Persistent Monitoring in Discrete Environments: Minimizing the Maximum Weighted Latency Between Observations

TL;DR

This paper addresses the challenge of planning robot patrol paths in known environments to minimize the maximum weighted latency between visits, introducing approximation algorithms for an NP-hard problem.

Contribution

It formulates the problem of minimizing maximum weighted latency in robot monitoring, proves its computational hardness, and proposes two approximation algorithms with proven bounds.

Findings

Algorithms scale to thousands of vertices in simulations.

Proposed methods effectively reduce maximum weighted latency.

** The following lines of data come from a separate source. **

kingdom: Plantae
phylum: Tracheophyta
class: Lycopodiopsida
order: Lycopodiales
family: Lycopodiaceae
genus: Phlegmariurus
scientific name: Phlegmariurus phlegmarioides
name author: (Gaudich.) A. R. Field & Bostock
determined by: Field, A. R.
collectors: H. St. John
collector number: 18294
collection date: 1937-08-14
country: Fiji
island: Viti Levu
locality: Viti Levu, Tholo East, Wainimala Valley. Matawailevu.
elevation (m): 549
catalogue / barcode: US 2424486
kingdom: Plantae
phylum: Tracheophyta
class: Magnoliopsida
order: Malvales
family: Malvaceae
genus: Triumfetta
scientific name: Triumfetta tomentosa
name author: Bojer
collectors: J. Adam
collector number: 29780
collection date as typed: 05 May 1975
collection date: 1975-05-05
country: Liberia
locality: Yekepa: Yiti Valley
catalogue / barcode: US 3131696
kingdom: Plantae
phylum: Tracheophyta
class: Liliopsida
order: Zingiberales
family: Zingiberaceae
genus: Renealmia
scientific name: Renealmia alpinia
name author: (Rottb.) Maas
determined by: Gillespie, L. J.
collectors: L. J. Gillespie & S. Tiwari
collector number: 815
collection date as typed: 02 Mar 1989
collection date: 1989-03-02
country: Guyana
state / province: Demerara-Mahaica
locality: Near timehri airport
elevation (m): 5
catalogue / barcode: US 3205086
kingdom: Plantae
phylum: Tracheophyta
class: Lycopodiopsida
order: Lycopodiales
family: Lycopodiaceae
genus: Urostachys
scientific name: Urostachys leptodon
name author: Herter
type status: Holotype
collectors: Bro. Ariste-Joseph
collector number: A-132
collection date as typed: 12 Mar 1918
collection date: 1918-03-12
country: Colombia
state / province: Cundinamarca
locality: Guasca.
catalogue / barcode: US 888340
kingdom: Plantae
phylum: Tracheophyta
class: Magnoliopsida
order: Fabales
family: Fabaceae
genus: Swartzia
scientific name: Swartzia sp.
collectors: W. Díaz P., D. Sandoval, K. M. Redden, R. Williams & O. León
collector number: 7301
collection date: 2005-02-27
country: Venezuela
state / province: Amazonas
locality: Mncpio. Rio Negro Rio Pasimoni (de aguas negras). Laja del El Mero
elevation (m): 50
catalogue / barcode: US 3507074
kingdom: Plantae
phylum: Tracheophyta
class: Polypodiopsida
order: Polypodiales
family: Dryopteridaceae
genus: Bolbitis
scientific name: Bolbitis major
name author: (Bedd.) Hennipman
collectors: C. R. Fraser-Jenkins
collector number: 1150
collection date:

Case study demonstrates practical application in city crime patrolling.

Abstract

In this paper, we consider the problem of planning a path for a robot to monitor a known set of features of interest in an environment. We represent the environment as a graph with vertex weights and edge lengths. The vertices represent regions of interest, edge lengths give travel times between regions, and the vertex weights give the importance of each region. As the robot repeatedly performs a closed walk on the graph, we define the weighted latency of a vertex to be the maximum time between visits to that vertex, weighted by the importance (vertex weight) of that vertex. Our goal is to find a closed walk that minimizes the maximum weighted latency of any vertex. We show that there does not exist a polynomial time algorithm for the problem. We then provide two approximation algorithms; an $O(\log n)$-approximation algorithm and an $O(\log \rho_G)$-approximation algorithm, where $\rho_G$ is the ratio between the maximum and minimum vertex weights. We provide simulation results which demonstrate that our algorithms can be applied to problems consisting of thousands of vertices, and a case study for patrolling a city for crime.